_Exercise details_
Look below for the line containing "plateforme doit s’intégrer nativement à"; from there through the line containing "intégrations plus poussées avec votre ERP", both lines included, please set down each line exactly and nothing else.

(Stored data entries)

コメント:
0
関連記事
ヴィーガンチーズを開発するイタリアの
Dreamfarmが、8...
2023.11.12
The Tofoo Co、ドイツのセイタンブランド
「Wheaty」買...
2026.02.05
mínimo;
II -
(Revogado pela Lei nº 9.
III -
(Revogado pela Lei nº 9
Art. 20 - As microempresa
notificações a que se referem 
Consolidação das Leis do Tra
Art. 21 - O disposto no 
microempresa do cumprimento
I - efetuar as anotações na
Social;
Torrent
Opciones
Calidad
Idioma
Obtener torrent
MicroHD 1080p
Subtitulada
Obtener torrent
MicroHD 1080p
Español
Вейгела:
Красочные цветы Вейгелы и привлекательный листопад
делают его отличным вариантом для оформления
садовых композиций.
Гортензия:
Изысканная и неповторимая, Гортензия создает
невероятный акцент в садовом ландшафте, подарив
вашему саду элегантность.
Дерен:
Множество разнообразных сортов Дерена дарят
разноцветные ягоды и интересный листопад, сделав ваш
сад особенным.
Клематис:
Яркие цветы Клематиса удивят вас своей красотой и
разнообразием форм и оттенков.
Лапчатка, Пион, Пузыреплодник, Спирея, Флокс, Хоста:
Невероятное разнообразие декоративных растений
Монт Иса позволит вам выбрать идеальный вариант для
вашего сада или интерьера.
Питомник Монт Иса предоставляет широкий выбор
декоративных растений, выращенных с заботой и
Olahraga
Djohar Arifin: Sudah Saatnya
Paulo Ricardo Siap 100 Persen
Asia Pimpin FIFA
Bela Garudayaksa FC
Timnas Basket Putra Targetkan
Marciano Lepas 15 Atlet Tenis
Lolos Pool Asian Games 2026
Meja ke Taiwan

--

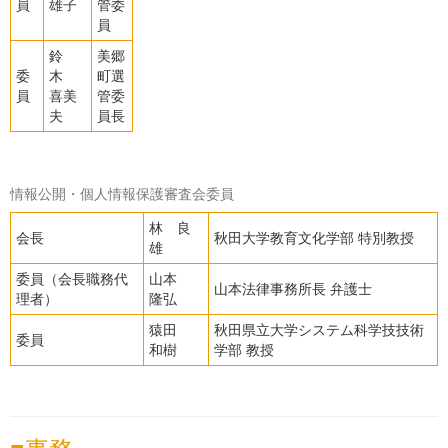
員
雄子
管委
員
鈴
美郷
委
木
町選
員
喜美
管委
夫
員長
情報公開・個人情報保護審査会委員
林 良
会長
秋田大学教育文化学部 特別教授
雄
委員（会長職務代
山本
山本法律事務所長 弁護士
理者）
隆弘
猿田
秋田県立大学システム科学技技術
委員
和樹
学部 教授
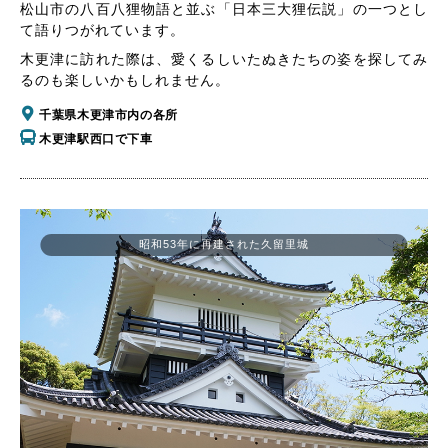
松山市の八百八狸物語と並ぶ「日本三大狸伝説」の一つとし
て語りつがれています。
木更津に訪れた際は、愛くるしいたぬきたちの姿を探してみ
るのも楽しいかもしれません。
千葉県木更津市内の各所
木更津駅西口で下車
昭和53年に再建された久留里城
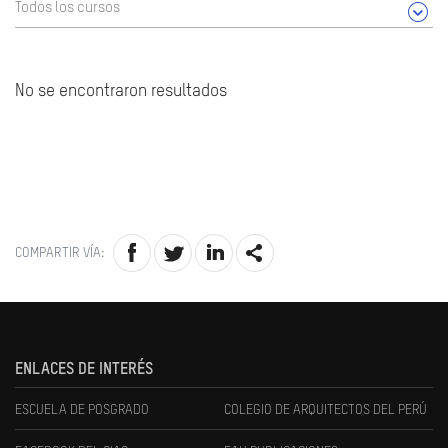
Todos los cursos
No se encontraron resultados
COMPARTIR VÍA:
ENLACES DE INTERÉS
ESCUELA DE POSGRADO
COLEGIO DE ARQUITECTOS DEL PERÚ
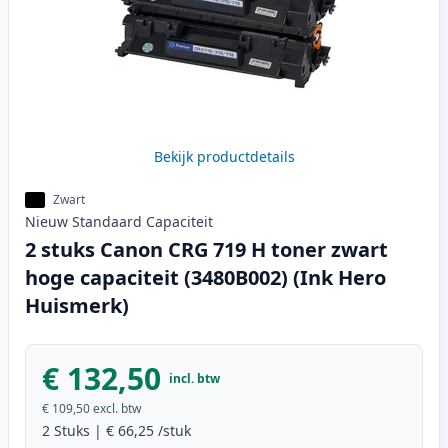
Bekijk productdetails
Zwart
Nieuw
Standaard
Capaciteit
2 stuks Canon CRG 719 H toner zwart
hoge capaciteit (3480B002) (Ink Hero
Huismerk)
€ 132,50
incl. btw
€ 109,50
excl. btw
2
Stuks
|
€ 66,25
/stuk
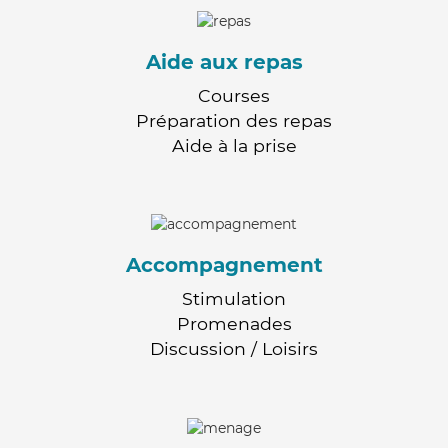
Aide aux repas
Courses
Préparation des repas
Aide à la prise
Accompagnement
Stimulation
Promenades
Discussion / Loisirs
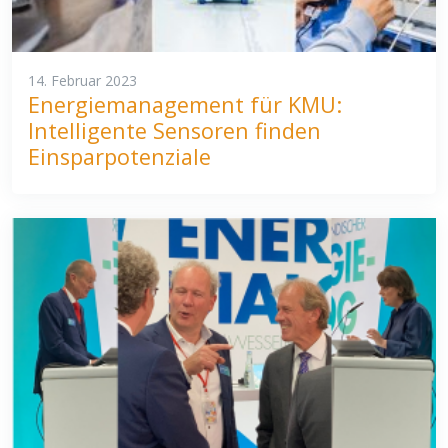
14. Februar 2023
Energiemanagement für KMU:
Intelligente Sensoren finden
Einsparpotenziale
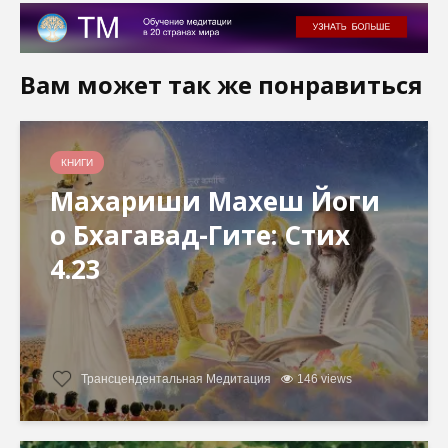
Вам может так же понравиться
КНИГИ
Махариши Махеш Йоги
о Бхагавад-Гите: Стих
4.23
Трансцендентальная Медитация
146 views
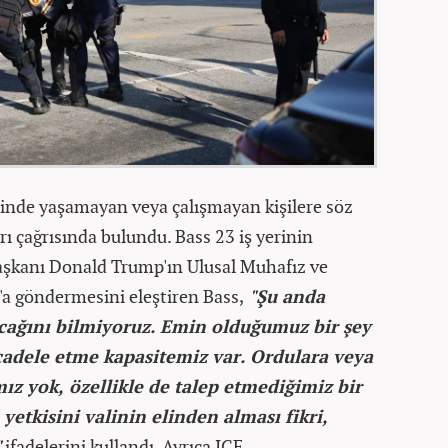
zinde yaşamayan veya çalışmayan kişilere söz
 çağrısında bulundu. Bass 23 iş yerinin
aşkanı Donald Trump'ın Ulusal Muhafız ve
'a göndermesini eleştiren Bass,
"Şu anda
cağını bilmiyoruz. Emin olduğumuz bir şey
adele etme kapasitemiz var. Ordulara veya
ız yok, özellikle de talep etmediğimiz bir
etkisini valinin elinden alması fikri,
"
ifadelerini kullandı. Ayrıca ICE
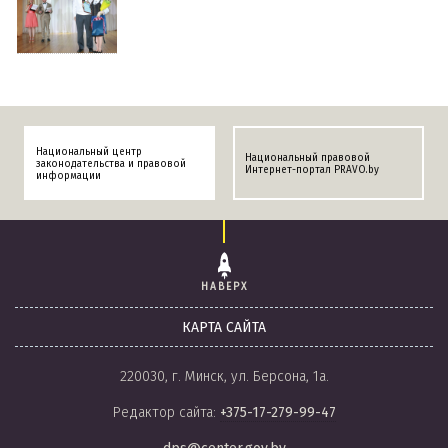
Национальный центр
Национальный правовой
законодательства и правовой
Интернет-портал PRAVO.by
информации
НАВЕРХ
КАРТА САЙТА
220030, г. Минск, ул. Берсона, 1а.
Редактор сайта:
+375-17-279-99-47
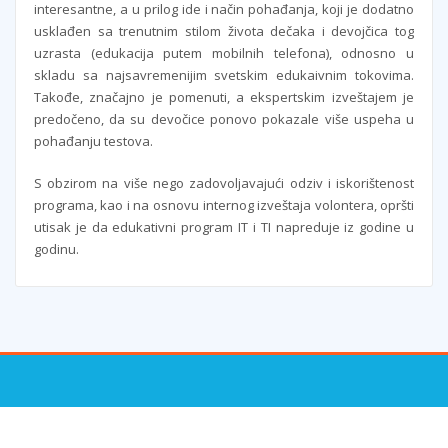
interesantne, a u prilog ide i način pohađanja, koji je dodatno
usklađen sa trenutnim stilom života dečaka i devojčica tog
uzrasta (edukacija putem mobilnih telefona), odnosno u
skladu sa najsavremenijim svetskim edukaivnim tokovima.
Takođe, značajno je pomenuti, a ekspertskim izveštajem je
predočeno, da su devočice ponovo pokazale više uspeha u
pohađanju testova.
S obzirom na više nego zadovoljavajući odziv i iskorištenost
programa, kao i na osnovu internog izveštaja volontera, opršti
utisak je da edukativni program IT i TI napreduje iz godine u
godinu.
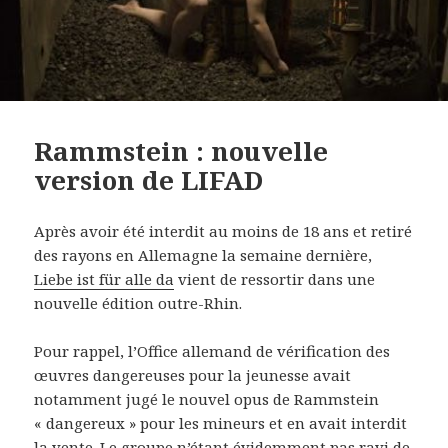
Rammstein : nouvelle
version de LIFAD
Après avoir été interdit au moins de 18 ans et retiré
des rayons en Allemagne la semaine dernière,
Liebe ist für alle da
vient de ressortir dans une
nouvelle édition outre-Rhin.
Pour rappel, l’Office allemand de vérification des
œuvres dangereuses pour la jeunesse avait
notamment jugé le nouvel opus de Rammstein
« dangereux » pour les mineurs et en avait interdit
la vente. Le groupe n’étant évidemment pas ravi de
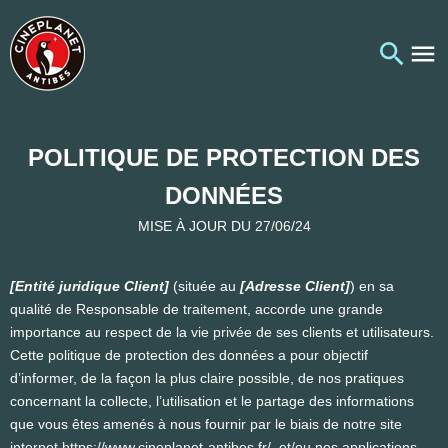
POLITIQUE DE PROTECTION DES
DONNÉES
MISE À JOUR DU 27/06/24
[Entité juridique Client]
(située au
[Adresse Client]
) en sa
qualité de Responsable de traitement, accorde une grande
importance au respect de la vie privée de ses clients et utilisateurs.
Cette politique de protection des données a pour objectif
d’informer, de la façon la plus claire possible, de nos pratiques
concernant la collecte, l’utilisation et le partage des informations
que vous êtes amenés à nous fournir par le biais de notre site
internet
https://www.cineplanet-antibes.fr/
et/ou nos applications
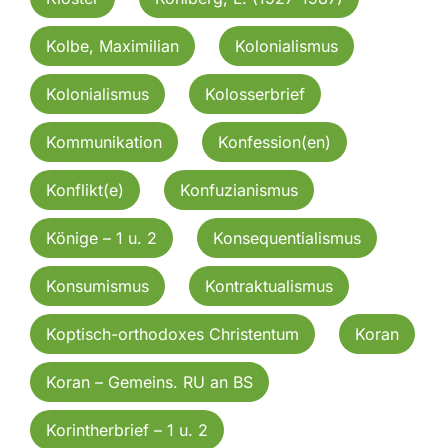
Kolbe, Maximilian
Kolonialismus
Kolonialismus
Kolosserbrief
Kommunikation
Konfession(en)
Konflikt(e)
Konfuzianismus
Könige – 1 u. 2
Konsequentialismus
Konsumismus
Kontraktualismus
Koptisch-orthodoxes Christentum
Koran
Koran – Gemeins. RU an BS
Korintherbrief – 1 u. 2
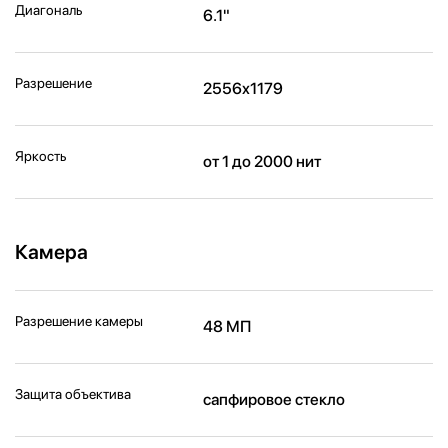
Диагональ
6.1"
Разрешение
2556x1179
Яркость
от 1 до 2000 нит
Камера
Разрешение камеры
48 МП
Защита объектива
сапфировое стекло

--

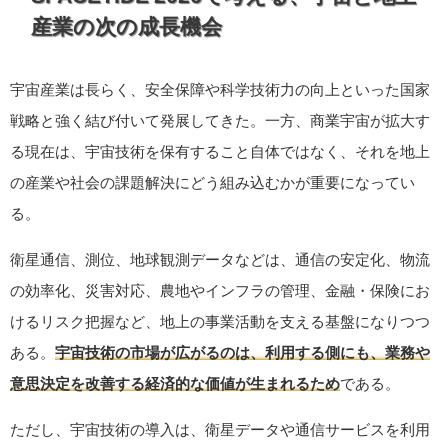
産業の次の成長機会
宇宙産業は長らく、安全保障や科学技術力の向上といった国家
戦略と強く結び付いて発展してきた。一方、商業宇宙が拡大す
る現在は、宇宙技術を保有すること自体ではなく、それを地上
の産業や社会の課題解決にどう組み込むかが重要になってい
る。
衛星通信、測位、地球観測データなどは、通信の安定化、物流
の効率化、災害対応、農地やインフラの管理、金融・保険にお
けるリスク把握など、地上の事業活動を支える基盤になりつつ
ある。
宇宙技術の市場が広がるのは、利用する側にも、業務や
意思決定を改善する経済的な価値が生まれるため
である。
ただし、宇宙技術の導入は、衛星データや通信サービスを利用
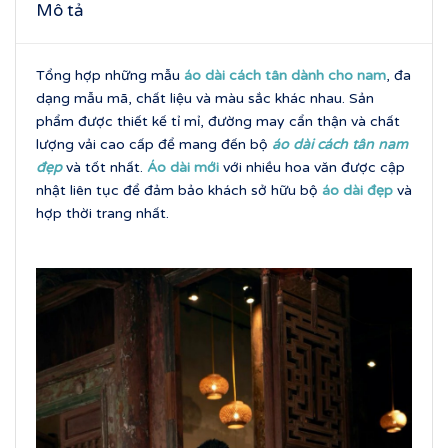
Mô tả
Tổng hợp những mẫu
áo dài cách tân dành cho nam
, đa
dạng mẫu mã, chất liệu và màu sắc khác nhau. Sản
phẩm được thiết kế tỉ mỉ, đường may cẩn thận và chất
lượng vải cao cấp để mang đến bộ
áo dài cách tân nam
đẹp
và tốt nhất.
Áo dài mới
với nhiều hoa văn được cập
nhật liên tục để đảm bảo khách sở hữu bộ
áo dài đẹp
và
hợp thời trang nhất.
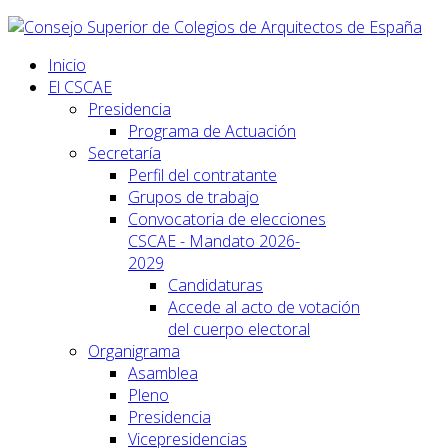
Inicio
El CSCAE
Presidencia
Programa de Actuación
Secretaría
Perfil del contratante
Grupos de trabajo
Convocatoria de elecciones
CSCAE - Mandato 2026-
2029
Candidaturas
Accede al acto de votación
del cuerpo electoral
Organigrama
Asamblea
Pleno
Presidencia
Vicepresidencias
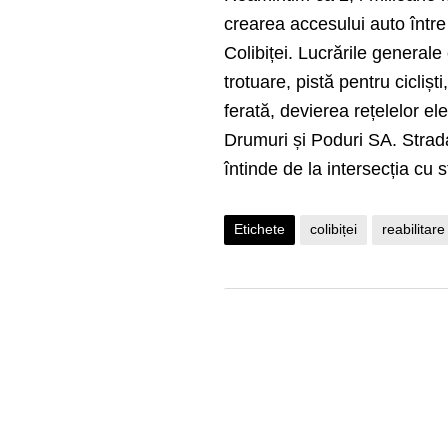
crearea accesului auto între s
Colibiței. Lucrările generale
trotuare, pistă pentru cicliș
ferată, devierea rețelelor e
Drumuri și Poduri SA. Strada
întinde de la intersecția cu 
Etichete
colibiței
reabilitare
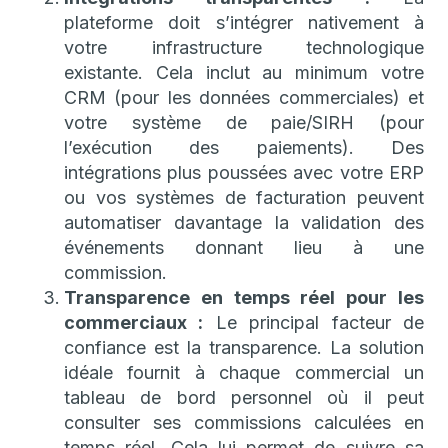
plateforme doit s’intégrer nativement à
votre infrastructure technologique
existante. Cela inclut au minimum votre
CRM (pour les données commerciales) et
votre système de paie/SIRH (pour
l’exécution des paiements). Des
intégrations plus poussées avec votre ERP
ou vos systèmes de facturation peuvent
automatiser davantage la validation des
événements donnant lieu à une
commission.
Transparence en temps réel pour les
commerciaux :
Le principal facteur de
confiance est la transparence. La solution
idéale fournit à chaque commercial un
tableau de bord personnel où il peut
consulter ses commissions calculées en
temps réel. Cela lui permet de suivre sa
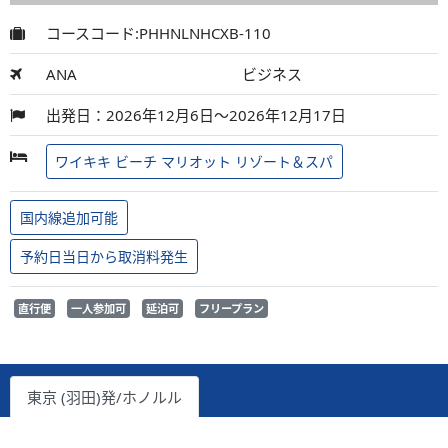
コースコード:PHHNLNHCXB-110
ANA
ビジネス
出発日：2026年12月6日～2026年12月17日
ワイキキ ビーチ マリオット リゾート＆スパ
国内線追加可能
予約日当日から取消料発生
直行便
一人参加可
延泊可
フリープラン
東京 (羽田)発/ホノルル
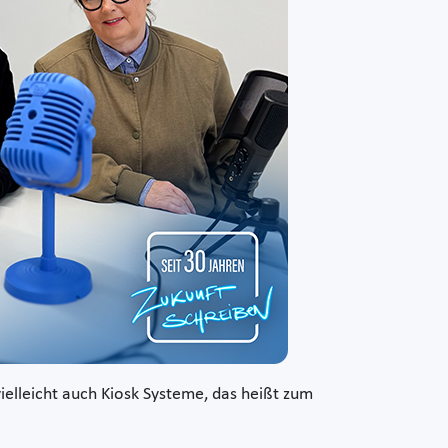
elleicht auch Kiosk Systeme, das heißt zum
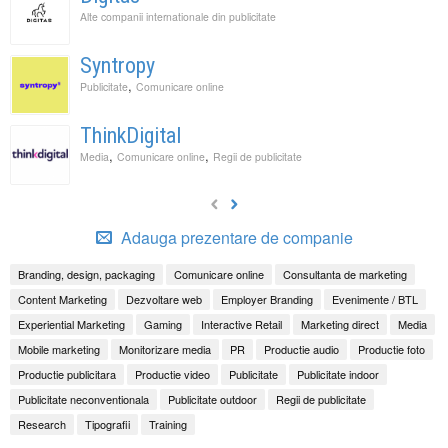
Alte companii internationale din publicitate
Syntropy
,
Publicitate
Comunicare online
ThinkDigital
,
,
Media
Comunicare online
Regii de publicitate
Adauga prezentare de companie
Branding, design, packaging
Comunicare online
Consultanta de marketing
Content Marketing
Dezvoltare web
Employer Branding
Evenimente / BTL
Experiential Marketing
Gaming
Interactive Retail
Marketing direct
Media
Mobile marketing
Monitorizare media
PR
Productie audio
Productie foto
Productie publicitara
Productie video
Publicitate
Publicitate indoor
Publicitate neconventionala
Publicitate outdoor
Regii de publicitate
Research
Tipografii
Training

_Solution below_
plateforme doit s’intégrer nativement à
votre infrastructure technologique
existante. Cela inclut au minimum votre
CRM (pour les données commerciales) et
votre système de paie/SIRH (pour
l’exécution des paiements). Des
intégrations plus poussées avec votre ERP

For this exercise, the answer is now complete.